There are hurdles that still must be overcome, however. “China has many well-trained mechanical and electrical engineers, but most lack the hands-on skills that come with experience. Industrial design is weak and marketing and business skills are very underdeveloped,” the UC Irvine report states.

Additionally, at least for now, U.S. companies like Microsoft, Intel, AMD and Nvidia, as well as Dell, HP, Apple and others, will continue to reap the majority of profits in the near term.

And the report makes broad recommendations as to how U.S. firms and universities can remain innovatively competitive and adapt as the economics and technologies evolve.

“The key to innovation capacity lies in creating and developing talented individuals in areas such as concept design, system architecture, industrial design, and product management,” the report says.

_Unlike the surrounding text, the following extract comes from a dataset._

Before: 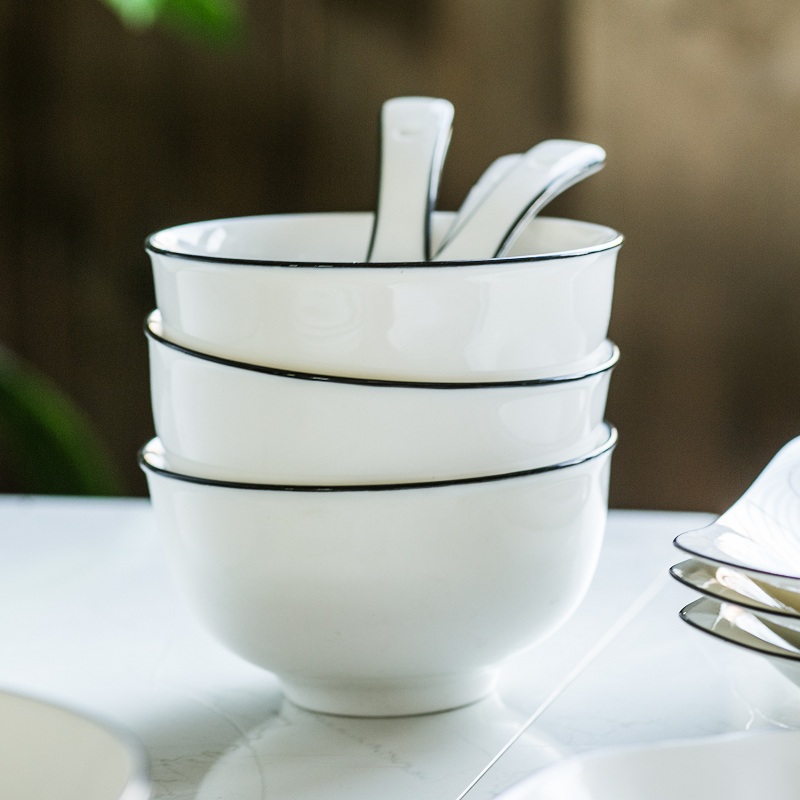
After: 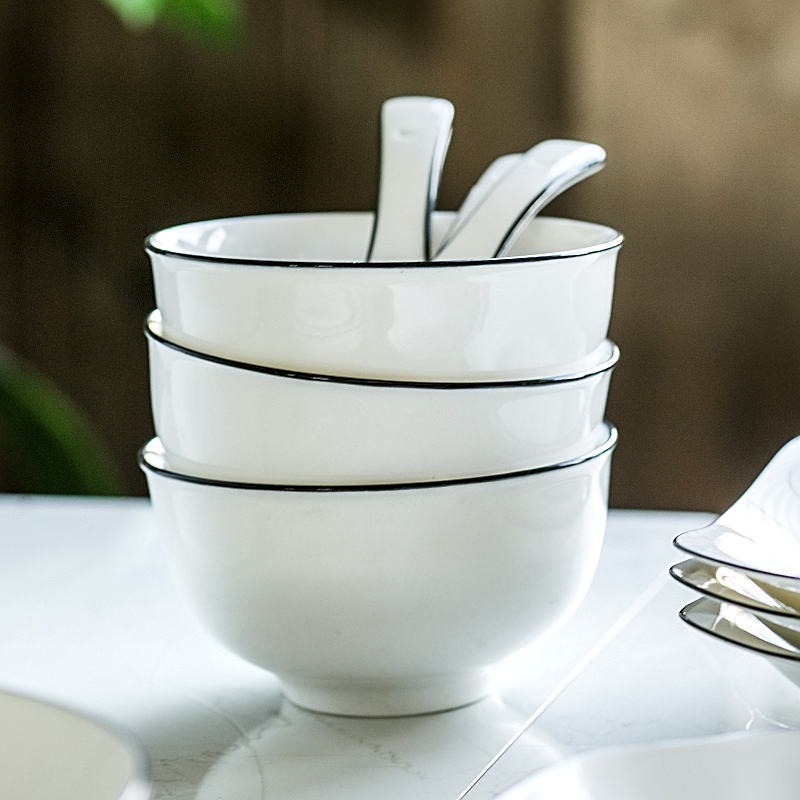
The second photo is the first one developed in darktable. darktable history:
sharpen: on, module defaults
local contrast: mode bilateral grid, contrast 20, coarseness 99, detail 150%, midtone range 0.2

“For technology workers specifically, there is a great need for people who can work at the interface of engineering with computer science, or in functional terms, at the interface of hardware and software. There is also a need for people comfortable working in teams, across disciplines, and in a global environment,” it adds.

The report does have some good news for U.S. firms overall — at least for now.

“A near-term division of labor for product development is likely to be as follows: component level R&D, concept design, and product planning in the U.S. and Japan; applied R&D and development of new platforms in Taiwan; product development for mature products, and nearly all production and sustaining engineering in China.”